Problem to work on
For each line below, check for "Pushkina"; give only the total of lines where it occurs.

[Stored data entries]
* * *

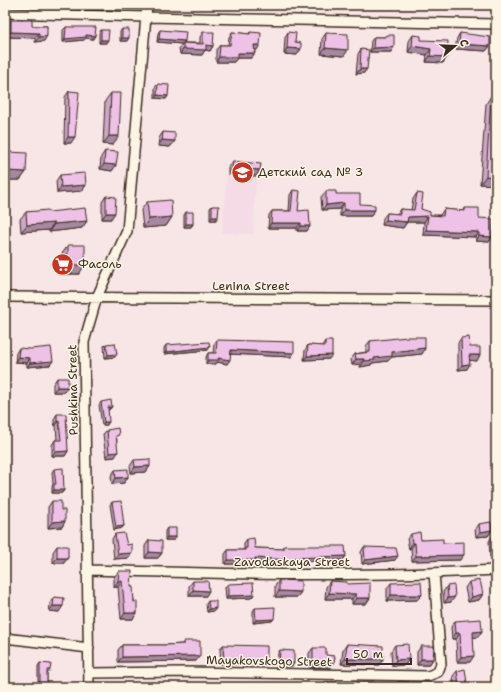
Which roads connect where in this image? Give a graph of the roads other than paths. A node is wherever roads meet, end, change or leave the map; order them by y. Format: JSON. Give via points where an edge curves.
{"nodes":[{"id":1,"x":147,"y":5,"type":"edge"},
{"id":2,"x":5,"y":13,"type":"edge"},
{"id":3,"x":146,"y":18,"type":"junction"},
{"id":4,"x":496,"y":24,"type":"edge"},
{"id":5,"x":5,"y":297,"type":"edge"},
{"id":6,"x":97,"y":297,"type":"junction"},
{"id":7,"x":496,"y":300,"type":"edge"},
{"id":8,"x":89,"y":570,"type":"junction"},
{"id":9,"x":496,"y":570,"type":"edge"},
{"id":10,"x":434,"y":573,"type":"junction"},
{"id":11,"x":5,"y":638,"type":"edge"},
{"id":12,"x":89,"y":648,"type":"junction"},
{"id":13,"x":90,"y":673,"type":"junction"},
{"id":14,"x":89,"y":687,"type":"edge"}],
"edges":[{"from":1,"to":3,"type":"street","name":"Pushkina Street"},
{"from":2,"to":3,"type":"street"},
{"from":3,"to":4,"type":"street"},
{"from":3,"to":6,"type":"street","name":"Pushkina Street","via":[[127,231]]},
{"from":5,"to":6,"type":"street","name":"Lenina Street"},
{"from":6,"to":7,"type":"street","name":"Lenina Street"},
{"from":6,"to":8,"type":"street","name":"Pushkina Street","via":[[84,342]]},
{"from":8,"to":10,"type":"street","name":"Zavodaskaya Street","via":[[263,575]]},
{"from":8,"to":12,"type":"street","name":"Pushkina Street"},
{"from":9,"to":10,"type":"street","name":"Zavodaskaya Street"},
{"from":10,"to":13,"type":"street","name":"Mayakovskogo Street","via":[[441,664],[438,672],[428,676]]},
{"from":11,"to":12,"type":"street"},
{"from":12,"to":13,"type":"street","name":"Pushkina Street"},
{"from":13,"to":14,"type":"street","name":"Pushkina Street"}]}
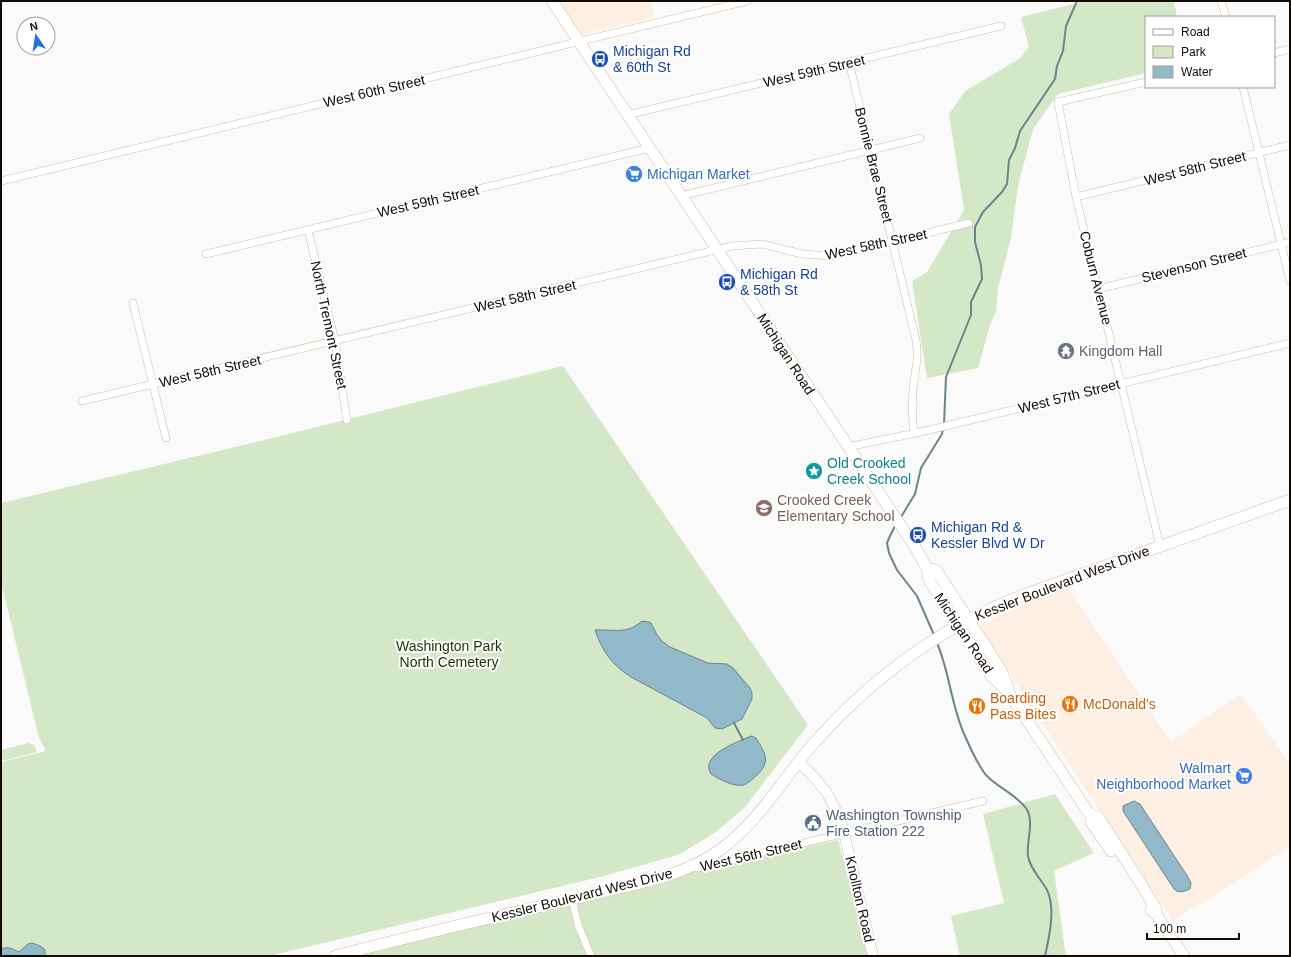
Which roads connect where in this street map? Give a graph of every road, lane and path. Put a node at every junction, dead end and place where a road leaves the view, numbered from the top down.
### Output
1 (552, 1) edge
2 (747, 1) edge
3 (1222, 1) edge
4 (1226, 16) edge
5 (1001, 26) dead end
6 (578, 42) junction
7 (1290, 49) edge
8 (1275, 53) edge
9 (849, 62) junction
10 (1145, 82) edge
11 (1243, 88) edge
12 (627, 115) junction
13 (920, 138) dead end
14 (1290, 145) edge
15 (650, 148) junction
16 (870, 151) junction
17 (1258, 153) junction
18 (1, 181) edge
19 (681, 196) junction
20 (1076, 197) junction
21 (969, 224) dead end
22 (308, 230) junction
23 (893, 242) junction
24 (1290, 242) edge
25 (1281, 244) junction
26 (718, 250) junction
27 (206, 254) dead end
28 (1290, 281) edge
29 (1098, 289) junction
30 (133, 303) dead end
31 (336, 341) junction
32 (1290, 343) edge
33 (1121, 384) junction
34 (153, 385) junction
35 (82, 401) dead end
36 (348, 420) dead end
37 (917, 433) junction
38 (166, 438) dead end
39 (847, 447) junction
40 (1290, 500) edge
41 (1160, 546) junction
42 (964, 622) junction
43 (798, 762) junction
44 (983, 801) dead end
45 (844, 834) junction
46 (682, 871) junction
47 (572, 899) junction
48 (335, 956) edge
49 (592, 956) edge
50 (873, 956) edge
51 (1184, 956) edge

* * *

Written reply
6